------ Extract ------

2.1.1. What is recommendation ?¶

In this tutorial, we will explore some of the ways people make recommendations and discover new things – and of course learn how those systems work in software with Crab. There are several strategies for creating recommendations: One could look to what people with similar tastes seem to like. Another approach would figure out what items are like the ones we already like. Those strategies describe the two most well-known categories of recommender techniques: user-based and item-based recommenders and they are included in a major category called Collaborative Filtering. Before exploring them, let’s explain the differences between this type of filtering and the Content-Based Filtering, another popular large recommendation category.

2.1.2. Collaborative Filtering and Content-Based Filtering¶

The scenarios above presented are examples of Collaborative Filtering, which produces recommendations based on the knowledge of users’ relationships to items. In this category there is no requirement for knowledge of the properties or attributes of the items themselves. This recommender framework does not care whether the items are books, movies, flowers, or even people, since nothing about their attributes enters into any of the input.

Approaches focusing on the attributes of items are usually referred to as content-based filtering recommendation techniques. For instance, consider a book recommender system, which recommends you Programming the Collective Intelligence because you love Artificial Intelligence books (you already read several books about A.I. and the system knows your historical records). It is clear that the recommendation is based on an attribute of the books: the main category. This is something more like content-based recommendation.

The Crab recommender framework does not yet implement these techniques, but is planned to be implemented in future releases. This tutorial will focus on collaborative filtering.

2.1.3. Recommendation hit the mainstream¶

Recommendations are quite popular. We have seen them in practice on sites such as Amazon or Last.FM: based on browsing or historical records. The main goal is to produce a list of products that it believes may be interesting for you. These techniques has been a topic of research in machine learning since 1990’s and has becoming more mainstream, demand for them has increased, and supply of open-source implementations has as well. This, along with increasingly accessible and cost-effective computing power, means that recommender engines are becoming more accessible and widely used.

Recommendation engines can also be applied to estimate the strength of associations between many things or even estimate which customer might like a certain item the most. Even in a social network, a recommender could recommend friends to people.

------ Data provided ------

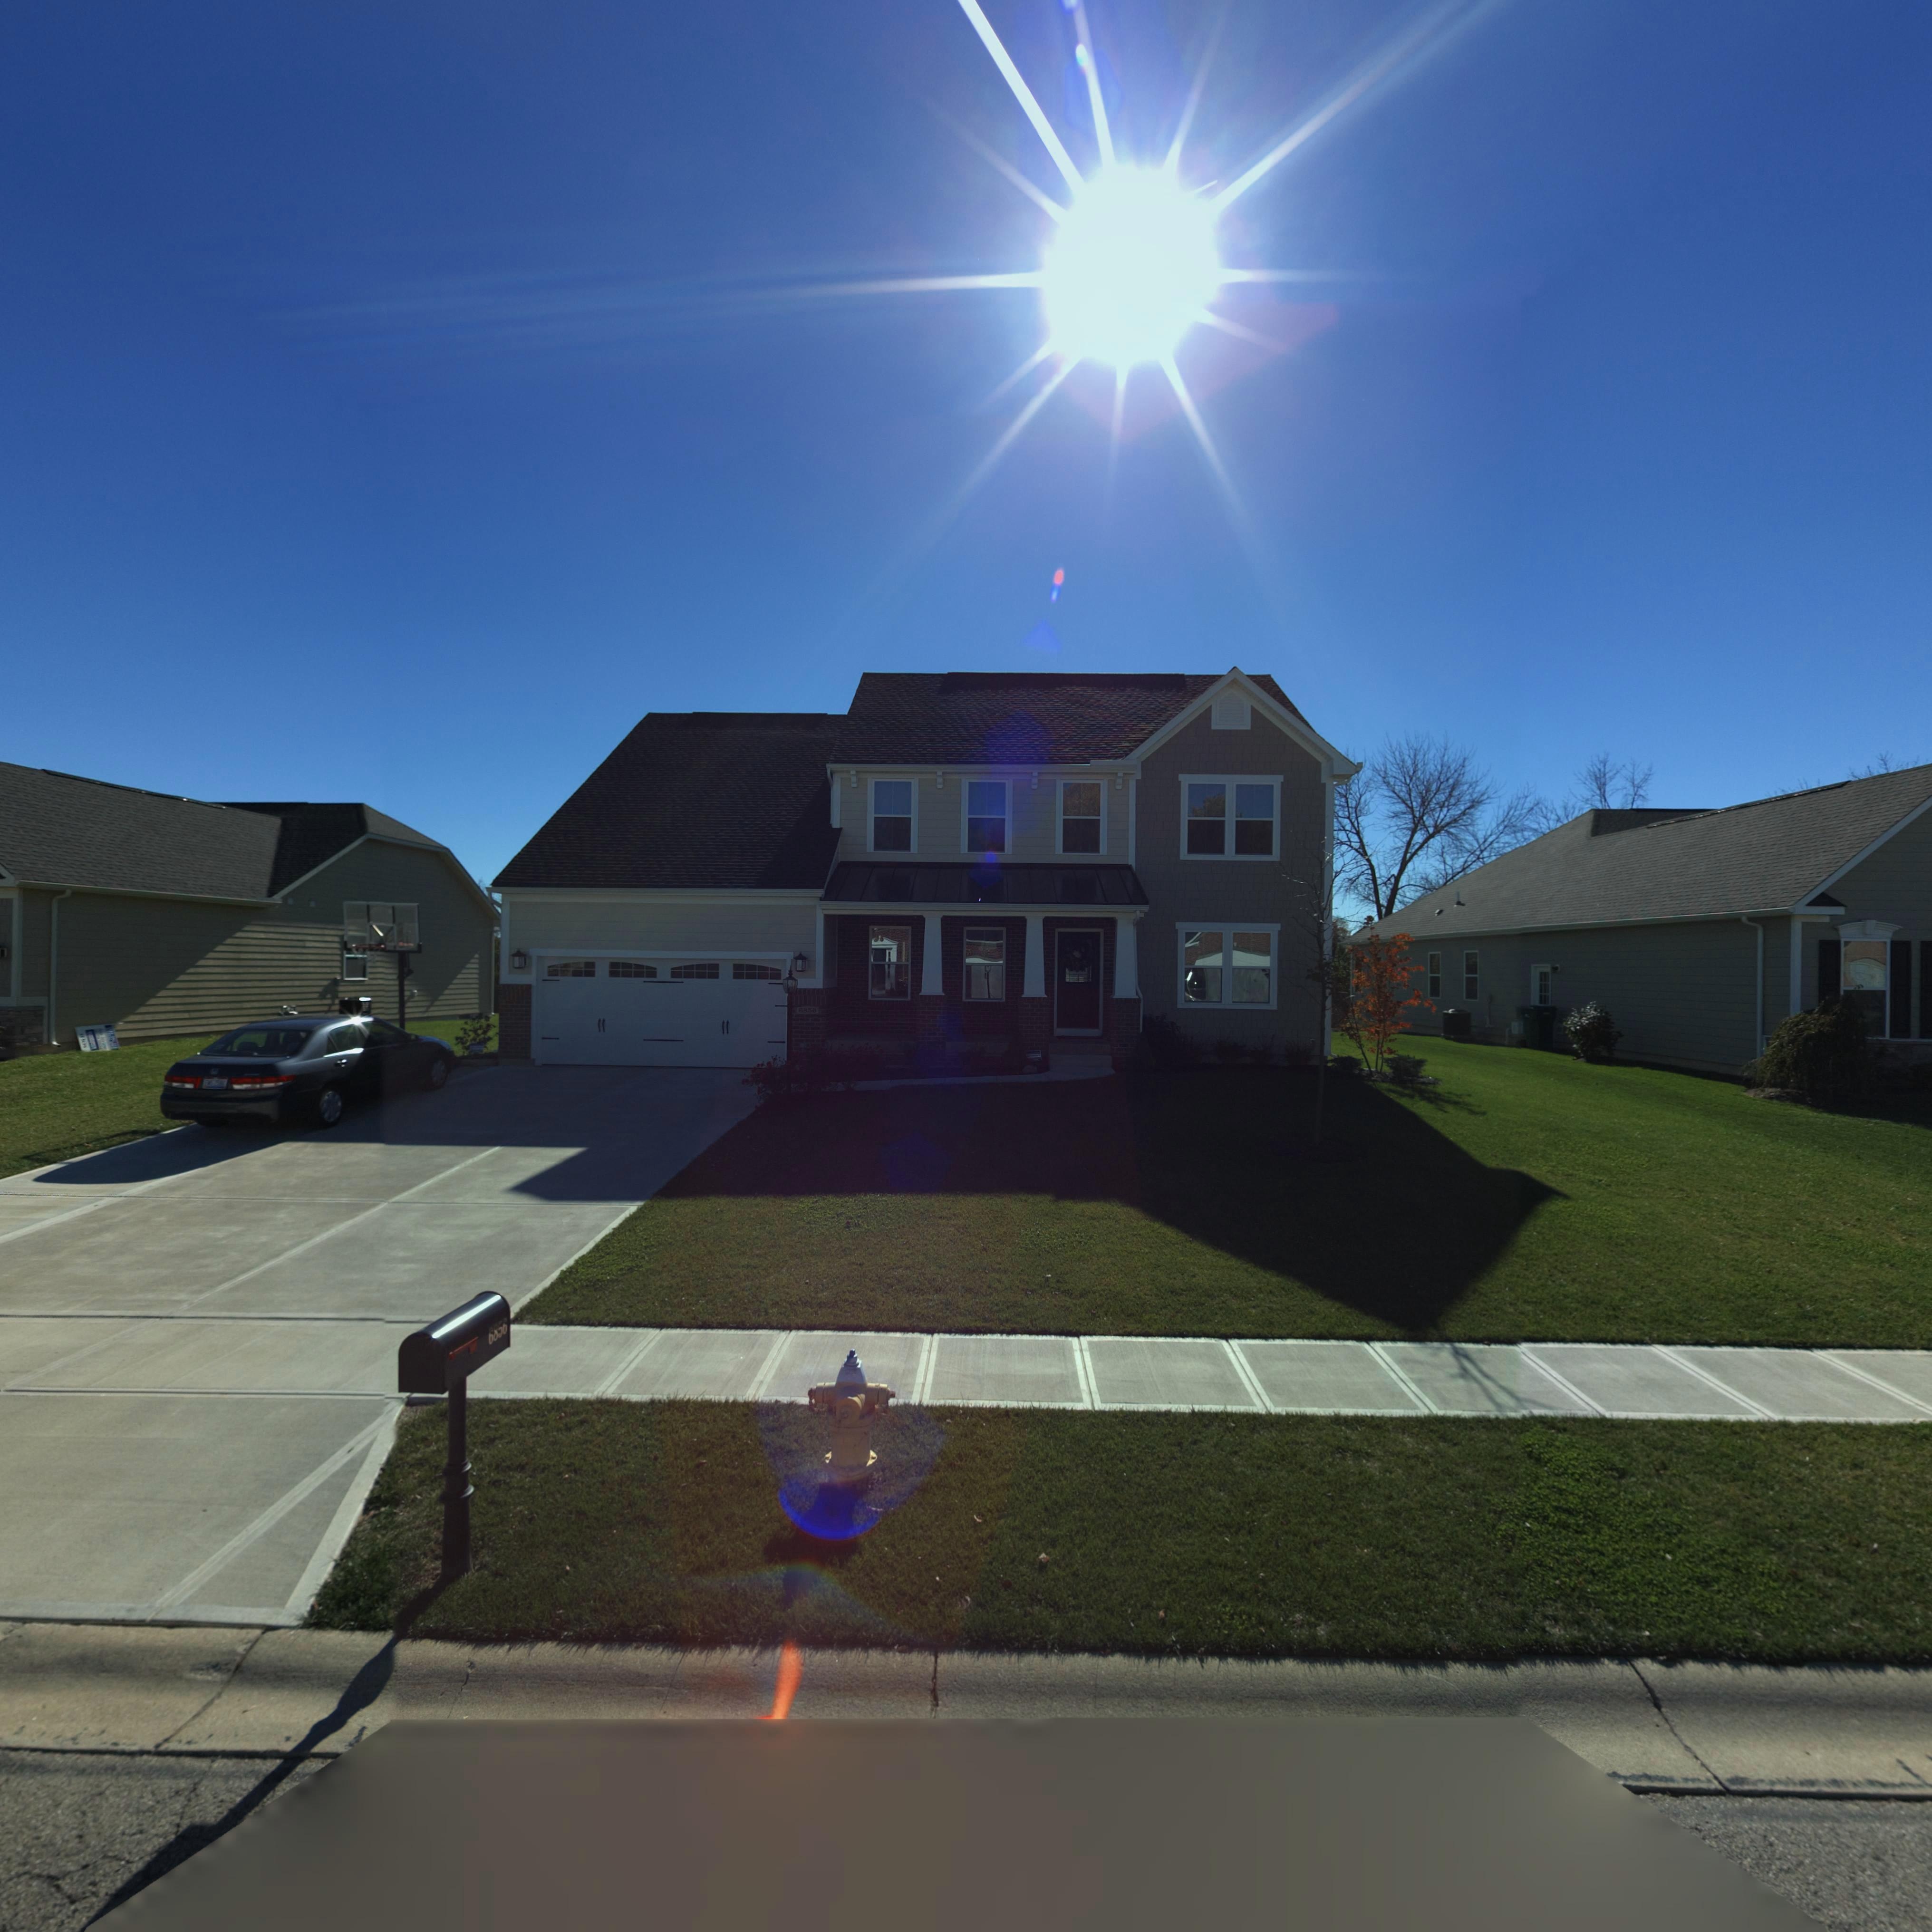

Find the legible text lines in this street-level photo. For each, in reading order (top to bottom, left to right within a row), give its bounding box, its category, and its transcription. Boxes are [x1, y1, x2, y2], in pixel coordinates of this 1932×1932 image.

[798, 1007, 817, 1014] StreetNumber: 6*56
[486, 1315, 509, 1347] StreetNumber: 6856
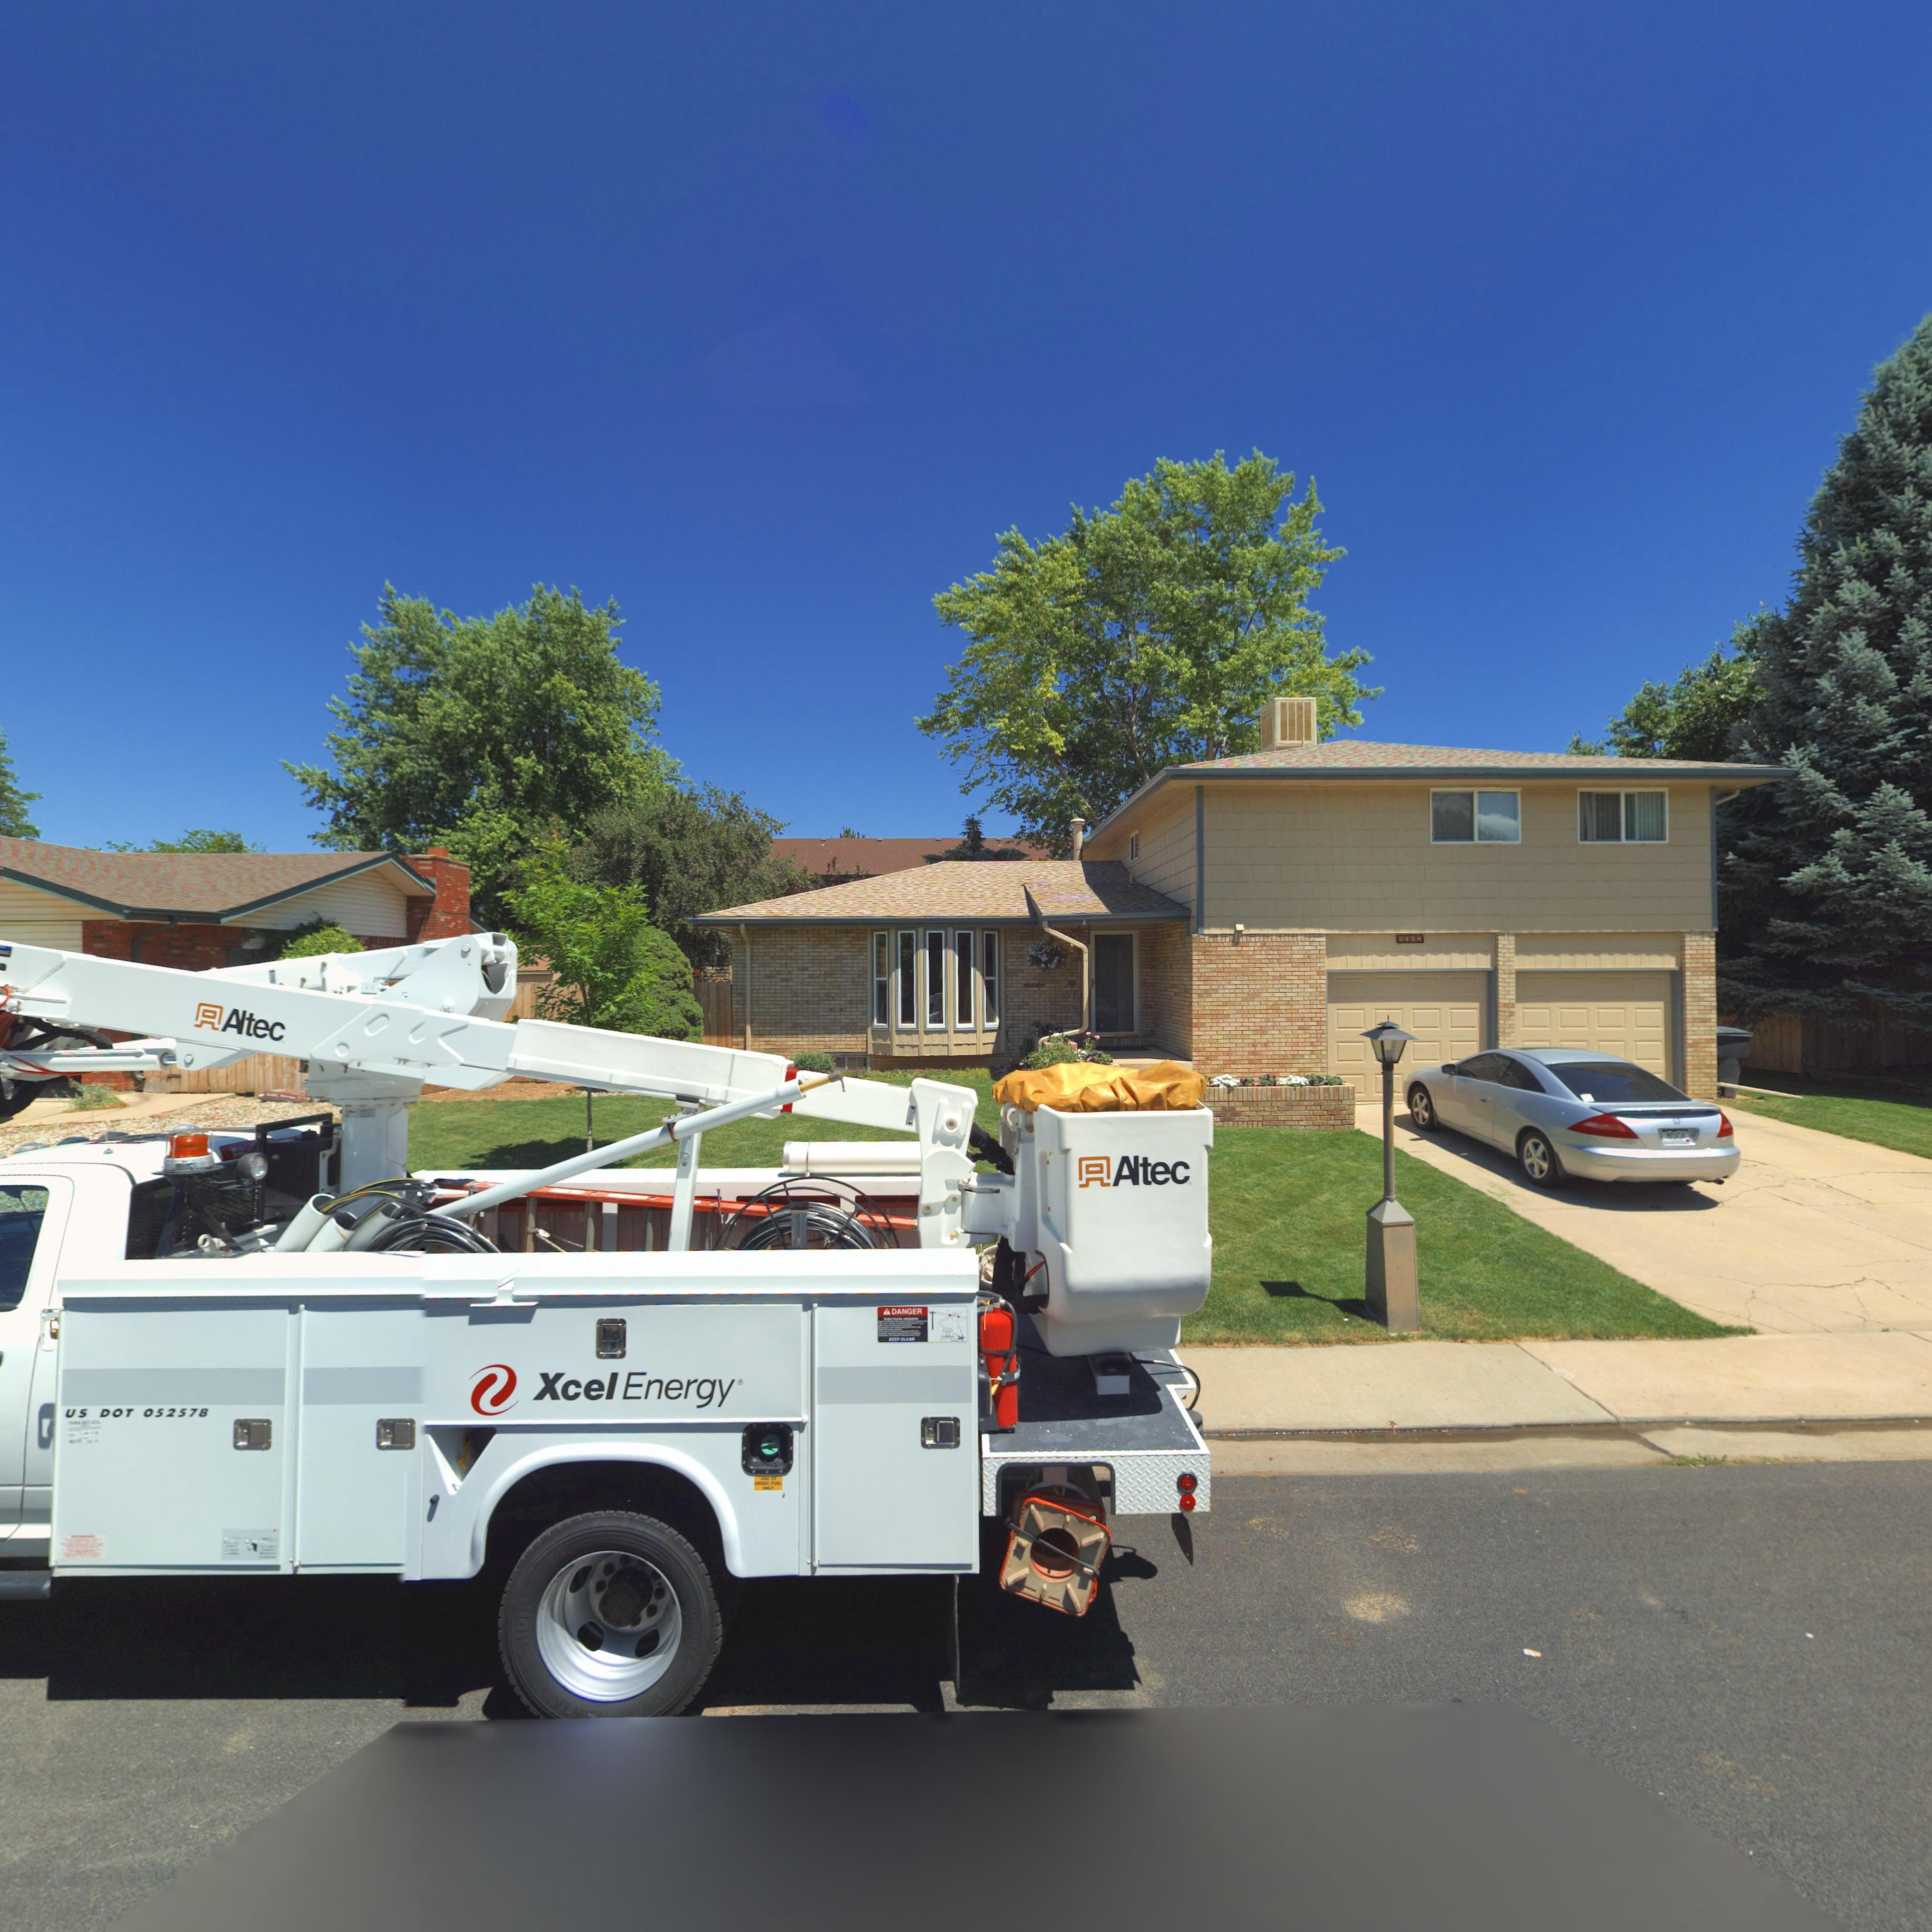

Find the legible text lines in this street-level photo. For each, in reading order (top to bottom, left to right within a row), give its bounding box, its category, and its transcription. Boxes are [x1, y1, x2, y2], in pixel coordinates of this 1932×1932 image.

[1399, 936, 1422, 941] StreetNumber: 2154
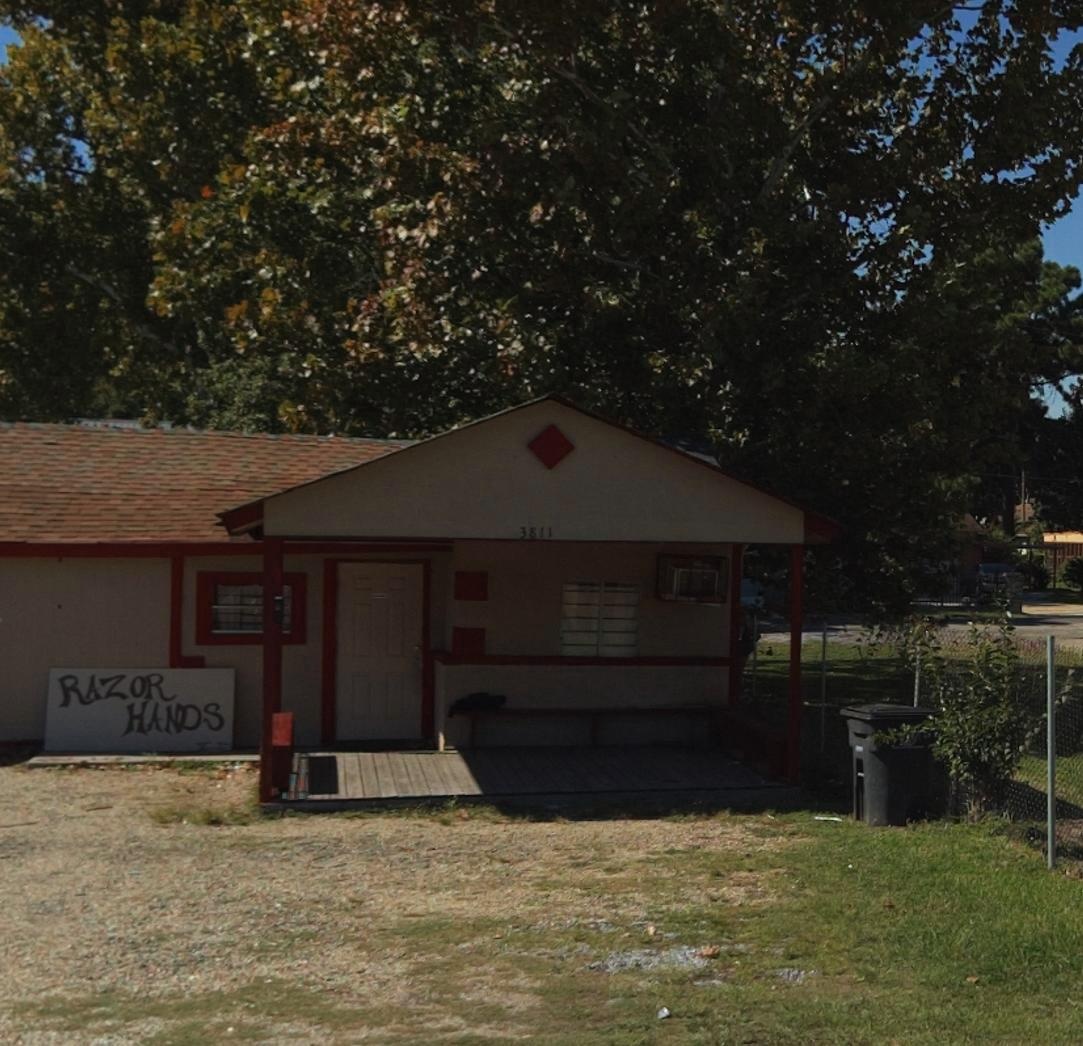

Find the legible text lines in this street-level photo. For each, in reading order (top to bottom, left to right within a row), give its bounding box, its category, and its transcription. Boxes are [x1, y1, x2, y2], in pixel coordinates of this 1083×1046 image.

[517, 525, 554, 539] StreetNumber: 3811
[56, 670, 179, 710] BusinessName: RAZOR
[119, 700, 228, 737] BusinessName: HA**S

------

→ Goals:
1. Reproduce the portion of the recommendation tutorial that opens with the words containing "Recommendations are quite" and closes with "and widely used.", switching "machine learning" to "data mining".
2. Summarize the recommendation tutorial in two sentences.

→ Worked answers:
1.
Recommendations are quite popular. We have seen them in practice on sites such as Amazon or Last.FM: based on browsing or historical records. The main goal is to produce a list of products that it believes may be interesting for you. These techniques has been a topic of research in data mining since 1990’s and has becoming more mainstream, demand for them has increased, and supply of open-source implementations has as well. This, along with increasingly accessible and cost-effective computing power, means that recommender engines are becoming more accessible and widely used.

2. Collaborative filtering, which includes user-based and item-based recommenders, produces recommendations from users' relationships to items without needing any knowledge of item attributes, whereas content-based filtering relies on those attributes and is not yet implemented in Crab, so the tutorial focuses on collaborative filtering. Recommendations are popular on sites such as Amazon and Last.FM, and with growing demand, open-source implementations and cheaper computing power, recommender engines are becoming more accessible and widely used.